Довольная мадам Кроммелинк постучала пальцем по стопке приходских журналов Лужка Черного Лебедя:
– К делу.
– Молодой человек должен узнавать, когда женщина желает, чтобы ей зажгли сигарету.
– Извините.
Зажигалку миссис Кроммелинк обвивает изумрудный дракон. Я беспокоился, что запах табака останется у меня на одежде и мне придется сочинять какую-нибудь историю для папы с мамой, чтобы объяснить, где я был. Куря, мадам Кроммелинк бормотала мое стихотворение «Роковой рокарий» из майского выпуска журнала.
У меня кружилась голова оттого, что мои слова привлекли внимание этой необычайной женщины. И еще мне было страшно. Показывать кому-нибудь написанное тобой – все равно что дать этому человеку в руки острый кол, лечь в гроб и сказать: «Ну, давай».
Мадам Кроммелинк слегка взрыкнула.
– Вы воображаете, что белый стих – освобождение, но это не так. Отбросив рифму, отбрасываешь парашют… Сентиментальность вы принимаете за чувство… Да, вы любите слова…
(У меня внутри надулся пузырь гордости.)
– …но пока что ваши слова владеют вами, а не вы ими.
(Пузырь лопнул.)
Она изучала мою реакцию.
– Но по крайней мере, ваши стихи достаточно крепки, чтобы их можно было критиковать. Большинство так называемых стихов рассыпается от одного прикосновения. Ваши образы здесь, там, они свежи, я не стыжусь об этом сказать. А теперь я желаю знать нечто.
– Конечно, все, что угодно.
– Образ домоватости в этом стихотворении, все эти кухни, сады, пруды… не метафора ли для недавней нелепой войны в Южной Атлантике?

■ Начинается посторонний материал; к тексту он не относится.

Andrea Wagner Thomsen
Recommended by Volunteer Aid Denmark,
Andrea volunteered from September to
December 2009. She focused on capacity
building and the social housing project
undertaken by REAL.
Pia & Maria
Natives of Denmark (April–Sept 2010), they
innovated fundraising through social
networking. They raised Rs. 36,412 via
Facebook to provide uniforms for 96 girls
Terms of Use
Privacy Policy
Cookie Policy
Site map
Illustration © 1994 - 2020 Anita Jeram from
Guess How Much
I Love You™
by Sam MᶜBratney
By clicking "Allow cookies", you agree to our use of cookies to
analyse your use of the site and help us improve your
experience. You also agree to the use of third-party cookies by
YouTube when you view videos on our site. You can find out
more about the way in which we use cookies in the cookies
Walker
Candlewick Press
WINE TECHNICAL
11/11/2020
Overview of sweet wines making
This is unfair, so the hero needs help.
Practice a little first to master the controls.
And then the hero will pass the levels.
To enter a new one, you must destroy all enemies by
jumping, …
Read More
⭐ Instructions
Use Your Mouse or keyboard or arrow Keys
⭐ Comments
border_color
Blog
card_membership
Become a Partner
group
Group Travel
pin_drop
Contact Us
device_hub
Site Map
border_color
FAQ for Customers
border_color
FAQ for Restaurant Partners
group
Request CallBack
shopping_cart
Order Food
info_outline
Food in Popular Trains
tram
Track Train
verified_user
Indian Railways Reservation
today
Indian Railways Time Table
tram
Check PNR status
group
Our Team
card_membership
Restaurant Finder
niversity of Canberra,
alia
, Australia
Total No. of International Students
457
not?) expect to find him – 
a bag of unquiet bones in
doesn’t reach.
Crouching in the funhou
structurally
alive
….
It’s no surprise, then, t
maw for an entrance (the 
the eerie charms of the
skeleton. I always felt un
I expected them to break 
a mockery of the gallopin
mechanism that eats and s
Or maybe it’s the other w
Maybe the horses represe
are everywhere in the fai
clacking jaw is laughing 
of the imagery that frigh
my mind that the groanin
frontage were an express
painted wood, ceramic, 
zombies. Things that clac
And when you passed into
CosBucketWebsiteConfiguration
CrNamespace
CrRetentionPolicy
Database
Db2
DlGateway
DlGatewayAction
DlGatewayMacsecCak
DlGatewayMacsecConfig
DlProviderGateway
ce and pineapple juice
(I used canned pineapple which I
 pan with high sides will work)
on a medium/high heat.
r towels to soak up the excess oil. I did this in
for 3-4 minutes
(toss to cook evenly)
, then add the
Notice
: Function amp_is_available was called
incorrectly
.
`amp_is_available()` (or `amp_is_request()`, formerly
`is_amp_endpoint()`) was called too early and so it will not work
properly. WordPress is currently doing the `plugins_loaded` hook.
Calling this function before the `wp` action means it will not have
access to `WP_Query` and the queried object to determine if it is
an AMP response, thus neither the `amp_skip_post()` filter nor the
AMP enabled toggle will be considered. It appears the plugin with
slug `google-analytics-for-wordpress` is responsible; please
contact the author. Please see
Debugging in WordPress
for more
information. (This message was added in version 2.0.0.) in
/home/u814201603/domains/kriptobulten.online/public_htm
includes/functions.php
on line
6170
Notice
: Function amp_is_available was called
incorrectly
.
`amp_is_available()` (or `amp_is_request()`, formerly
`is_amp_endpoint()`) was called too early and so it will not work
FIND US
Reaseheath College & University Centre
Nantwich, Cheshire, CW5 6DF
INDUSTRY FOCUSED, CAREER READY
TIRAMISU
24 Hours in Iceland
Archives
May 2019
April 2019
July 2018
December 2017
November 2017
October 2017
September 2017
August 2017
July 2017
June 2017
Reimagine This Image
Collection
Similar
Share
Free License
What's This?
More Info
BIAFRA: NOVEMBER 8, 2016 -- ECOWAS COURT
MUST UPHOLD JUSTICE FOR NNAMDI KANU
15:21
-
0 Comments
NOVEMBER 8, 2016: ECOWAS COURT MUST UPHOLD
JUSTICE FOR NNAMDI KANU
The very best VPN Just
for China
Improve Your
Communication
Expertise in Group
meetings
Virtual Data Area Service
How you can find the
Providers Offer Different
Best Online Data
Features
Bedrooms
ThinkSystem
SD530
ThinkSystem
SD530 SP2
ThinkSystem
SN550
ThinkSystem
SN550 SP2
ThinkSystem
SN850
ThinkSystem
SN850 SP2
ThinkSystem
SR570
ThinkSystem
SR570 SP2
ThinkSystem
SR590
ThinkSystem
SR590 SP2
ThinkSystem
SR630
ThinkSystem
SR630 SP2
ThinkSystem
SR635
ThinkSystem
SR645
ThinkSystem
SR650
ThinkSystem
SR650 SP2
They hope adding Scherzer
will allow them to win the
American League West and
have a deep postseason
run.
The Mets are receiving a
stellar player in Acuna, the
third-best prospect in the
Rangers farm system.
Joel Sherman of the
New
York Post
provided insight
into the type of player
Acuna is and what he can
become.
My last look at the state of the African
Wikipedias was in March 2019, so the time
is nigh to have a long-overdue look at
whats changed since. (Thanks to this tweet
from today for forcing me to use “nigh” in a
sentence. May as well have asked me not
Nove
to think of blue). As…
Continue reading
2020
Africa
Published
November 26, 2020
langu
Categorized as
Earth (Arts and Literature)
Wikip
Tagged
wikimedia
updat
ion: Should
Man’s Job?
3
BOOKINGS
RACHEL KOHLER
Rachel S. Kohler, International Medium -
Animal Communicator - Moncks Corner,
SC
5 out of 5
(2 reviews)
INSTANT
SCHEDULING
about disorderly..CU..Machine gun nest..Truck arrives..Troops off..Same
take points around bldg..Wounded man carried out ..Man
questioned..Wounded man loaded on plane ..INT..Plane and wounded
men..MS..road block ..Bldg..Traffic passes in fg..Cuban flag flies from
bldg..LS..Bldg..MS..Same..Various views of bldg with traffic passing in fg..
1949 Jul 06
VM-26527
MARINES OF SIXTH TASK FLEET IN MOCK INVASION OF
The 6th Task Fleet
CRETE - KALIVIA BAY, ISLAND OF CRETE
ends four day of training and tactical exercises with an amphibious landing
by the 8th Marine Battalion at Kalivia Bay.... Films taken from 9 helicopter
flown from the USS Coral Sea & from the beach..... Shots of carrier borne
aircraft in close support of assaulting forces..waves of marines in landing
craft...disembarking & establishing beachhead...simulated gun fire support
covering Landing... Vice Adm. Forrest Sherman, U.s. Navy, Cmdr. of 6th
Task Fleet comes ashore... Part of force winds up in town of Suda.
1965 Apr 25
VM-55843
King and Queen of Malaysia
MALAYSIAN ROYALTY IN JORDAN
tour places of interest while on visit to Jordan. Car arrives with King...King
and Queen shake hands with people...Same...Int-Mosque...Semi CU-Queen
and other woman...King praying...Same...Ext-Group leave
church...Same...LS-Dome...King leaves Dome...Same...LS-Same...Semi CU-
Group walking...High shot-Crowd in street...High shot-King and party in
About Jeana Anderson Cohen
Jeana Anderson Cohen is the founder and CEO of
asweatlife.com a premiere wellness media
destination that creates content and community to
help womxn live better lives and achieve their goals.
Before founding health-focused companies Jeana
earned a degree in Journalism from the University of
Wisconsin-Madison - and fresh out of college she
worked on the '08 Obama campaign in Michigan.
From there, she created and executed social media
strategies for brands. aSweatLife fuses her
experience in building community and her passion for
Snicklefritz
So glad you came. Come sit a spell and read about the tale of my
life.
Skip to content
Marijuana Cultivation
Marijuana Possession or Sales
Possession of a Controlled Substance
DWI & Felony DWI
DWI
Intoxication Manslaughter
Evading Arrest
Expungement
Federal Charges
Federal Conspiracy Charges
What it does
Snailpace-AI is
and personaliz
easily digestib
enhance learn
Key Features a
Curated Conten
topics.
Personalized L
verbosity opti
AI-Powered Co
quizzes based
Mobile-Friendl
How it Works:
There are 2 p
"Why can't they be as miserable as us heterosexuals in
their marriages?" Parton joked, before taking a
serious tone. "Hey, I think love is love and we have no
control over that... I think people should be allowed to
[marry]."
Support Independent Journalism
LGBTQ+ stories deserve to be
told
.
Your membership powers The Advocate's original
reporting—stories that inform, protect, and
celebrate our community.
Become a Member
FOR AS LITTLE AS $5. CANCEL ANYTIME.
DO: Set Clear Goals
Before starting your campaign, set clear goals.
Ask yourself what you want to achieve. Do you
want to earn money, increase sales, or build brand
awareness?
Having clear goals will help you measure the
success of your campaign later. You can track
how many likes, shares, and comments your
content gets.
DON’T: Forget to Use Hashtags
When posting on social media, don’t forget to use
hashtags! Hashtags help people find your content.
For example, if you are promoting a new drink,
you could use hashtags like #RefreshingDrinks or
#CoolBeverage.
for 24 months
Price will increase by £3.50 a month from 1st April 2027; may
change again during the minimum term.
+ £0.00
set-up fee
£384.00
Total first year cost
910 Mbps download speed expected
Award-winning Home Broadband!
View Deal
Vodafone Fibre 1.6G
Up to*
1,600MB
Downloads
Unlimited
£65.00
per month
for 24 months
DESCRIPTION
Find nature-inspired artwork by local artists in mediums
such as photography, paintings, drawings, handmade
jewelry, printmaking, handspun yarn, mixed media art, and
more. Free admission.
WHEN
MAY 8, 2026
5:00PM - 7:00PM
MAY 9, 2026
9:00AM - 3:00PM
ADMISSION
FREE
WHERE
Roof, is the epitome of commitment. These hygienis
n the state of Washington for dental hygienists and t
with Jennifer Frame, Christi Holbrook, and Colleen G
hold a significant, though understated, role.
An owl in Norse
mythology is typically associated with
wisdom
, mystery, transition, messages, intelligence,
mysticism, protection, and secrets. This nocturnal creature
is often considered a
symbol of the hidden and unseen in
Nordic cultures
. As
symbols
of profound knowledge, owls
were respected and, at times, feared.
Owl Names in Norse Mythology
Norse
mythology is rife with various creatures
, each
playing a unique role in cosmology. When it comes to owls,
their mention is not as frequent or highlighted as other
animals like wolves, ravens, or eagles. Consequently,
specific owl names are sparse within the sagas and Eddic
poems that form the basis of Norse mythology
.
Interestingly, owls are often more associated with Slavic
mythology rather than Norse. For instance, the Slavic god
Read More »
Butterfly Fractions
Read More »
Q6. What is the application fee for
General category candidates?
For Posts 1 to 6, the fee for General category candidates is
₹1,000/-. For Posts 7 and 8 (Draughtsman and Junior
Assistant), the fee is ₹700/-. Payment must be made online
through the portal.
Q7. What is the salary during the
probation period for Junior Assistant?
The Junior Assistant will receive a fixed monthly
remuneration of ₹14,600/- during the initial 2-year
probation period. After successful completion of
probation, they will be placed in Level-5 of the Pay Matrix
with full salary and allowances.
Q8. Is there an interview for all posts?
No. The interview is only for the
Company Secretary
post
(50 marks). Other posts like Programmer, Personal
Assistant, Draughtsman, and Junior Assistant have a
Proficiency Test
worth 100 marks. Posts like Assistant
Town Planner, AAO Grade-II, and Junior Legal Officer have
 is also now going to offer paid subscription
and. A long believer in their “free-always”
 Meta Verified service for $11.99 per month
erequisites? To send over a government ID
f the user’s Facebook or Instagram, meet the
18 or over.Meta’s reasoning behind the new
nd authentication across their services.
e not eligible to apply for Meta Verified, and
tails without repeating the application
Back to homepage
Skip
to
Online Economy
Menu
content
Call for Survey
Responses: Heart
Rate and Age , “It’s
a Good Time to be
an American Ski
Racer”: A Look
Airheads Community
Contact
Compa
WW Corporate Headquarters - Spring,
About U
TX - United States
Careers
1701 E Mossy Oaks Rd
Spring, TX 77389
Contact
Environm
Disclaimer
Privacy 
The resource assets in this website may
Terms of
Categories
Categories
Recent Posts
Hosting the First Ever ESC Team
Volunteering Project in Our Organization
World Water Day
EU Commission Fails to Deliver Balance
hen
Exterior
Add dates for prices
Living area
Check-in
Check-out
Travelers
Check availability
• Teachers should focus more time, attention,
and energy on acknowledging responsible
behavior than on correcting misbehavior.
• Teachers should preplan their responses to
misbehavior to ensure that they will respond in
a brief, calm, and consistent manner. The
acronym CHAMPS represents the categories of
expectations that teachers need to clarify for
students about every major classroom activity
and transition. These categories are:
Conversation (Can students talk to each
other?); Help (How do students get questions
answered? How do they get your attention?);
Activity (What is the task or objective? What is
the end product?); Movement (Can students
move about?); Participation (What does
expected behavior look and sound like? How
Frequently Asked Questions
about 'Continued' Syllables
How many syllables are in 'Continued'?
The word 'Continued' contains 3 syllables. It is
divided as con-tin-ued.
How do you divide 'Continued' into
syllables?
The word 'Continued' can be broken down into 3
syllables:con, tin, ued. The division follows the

– Я писал эти стихи во время войны, – ответил я. – Она, видно, как-то просочилась в них.
– Значит, ваши демоны, что сражаются в саду, символизируют генерала Галтьери и Маргарет Тэтчер. Я права?
– Более или менее да.
– Однако они также ваш отец и ваша мать. Я права?
Колебания – все равно что прямое «да» или «нет», если спрашивающий уже знает ответы. Одно дело – написать о своих родителях. Другое – в этом признаться.
Мадам Кроммелинк заворковала от восторга, источая табачный аромат.
– Вы вежливый тринадцатилетний мальчик, слишком робкий, чтобы перерезать пуповину! Кроме как, – она ткнула вредным пальцем в страницу, – кроме как здесь! Здесь, в своих стихах, вы делаете то, что не осмеливаетесь делать, – она ткнула пальцем в сторону окна, – здесь. В реальности. Чтобы выразить то, что здесь.
Она ткнула пальцем мне в сердце. Больно.
Когда просвечивают рентгеном, становится не по себе.
Стоит стихам вылететь из гнезда – и им уже на тебя плевать.
– «Задние дворы». – Мадам Кроммелинк взяла в руки июньский номер.
Я был уверен, что она сочтет название классным.
– Но почему такое ужасное название?
– Э… будь моя воля, я назвал бы его по-другому.
– Но почему же вы окрестили свое создание второсортным именем?
– Я хотел назвать его «Призраки». Но это название настоящей банды. Они по ночам, крадучись, разгуливают по деревне. Если бы я так назвал это стихотворение, они могли бы заподозрить, кто его написал, и… достать меня.
Мадам Кроммелинк фыркнула – мое объяснение явно ее не удовлетворило. Ее губы начали в четверть громкости произносить мои стихи. Я надеялся, что она хотя бы скажет что-нибудь о моих описаниях – о том, как в них отражены сумерки, лунный свет и темнота.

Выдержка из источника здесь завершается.